Eva Holzmair-Ronge erinnert sich an die Schmetterlinge im Bauch bei ihren ersten Dolmetschaufträgen in freier Wildbahn: „Hoppla, jetzt gibt es keinen Lehrer, der mich ausbessert und danach sagt, war eh ok.“ Heute ist sie Präsidentin des Berufsverbandes UNIVERSITAS. Beim „Hieronymus Day“ – Hieronymus ist der Schutzpatron der ÜbersetzerInnen – am 4. Oktober erzählten vier Absolventinnen über ihre Berufswege. Die Fragen stellte ORF-Moderatorin Hannelore Veit, selbst Absolventin. Organisiert wurde das Podiumsgespräch von Alumni.Translationswissenschaft, einer der Fachinitiativen des Alumniverbandes.

Der Berufsalltag hat sich seit ihrer Studienzeit stark geändert, sind sich die ­Podiumsteilnehmerinnen einig: Internet und Datenbanken haben die Recherche vereinfacht, oft werden Texte maschinell vorübersetzt. „Ich kann mich erinnern, dass wir im Studium stundenlang in der Bibliothek recherchiert haben“, erzählt Martina Prokesch-Predanovic, Übersetzerin im Wiener Büro der EU-Kommission.

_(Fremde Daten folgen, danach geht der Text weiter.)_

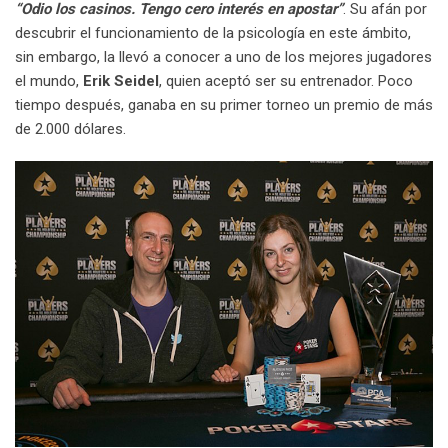
“Odio los casinos. Tengo cero interés en apostar”
. Su afán por
descubrir el funcionamiento de la psicología en este ámbito,
sin embargo, la llevó a conocer a uno de los mejores jugadores
el mundo,
Erik Seidel
, quien aceptó ser su entrenador. Poco
tiempo después, ganaba en su primer torneo un premio de más
de 2.000 dólares.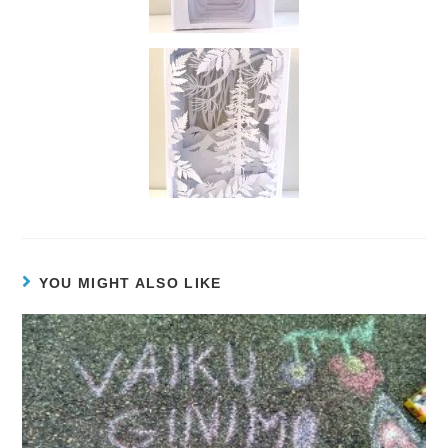
YOU MIGHT ALSO LIKE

Dass maschinelle Übersetzung Menschen ersetzen wird, glaubt die Literaturübersetzerin Karin Fleischanderl nicht, die Ergebnisse seien oft grauenhaft: „Mein Lieblingsbeispiel ist ,tägliche Belebung‘ in einer maschinell übersetzten Hotelwerbung.“ Es gebe einen Elchtest: „Schlecht ist eine Übersetzung, wenn die Strukturen der Ausgangssprache durchschimmern und Wörter nur mit deutschen Endungen versehen werden.“ Den heutigen Studierenden raten die Absolventinnen, sich früh zu spezialisieren, zumindest eine exotischere Sprache zu wählen und sich nicht von ihrem Berufswunsch abbringen zu lassen. Eines hat sich bis heute nicht verändert, zeigt der Blick ins Publikum: Übersetzen und Dolmetschen ist eine Frauendomäne.